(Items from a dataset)
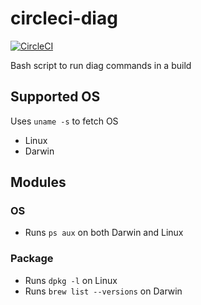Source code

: # circleci-diag

[![CircleCI](https://circleci.com/gh/circleci/circleci-diag.svg?style=shield)](https://circleci.com/gh/circleci/circleci-diag)

Bash script to run diag commands in a build

## Supported OS

Uses `uname -s` to fetch OS

* Linux
* Darwin

## Modules

### OS

* Runs `ps aux` on both Darwin and Linux

### Package

* Runs `dpkg -l` on Linux
* Runs `brew list --versions` on Darwin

PROBLEM DETAILS => Leaving the pictures out, transcribe the entries above exactly as written.

SOLUTION BELOW =>
Source code

: # circleci-diag

[![CircleCI](https://circleci.com/gh/circleci/circleci-diag.svg?style=shield)](https://circleci.com/gh/circleci/circleci-diag)

Bash script to run diag commands in a build

## Supported OS

Uses `uname -s` to fetch OS

* Linux
* Darwin

## Modules

### OS

* Runs `ps aux` on both Darwin and Linux

### Package

* Runs `dpkg -l` on Linux
* Runs `brew list --versions` on Darwin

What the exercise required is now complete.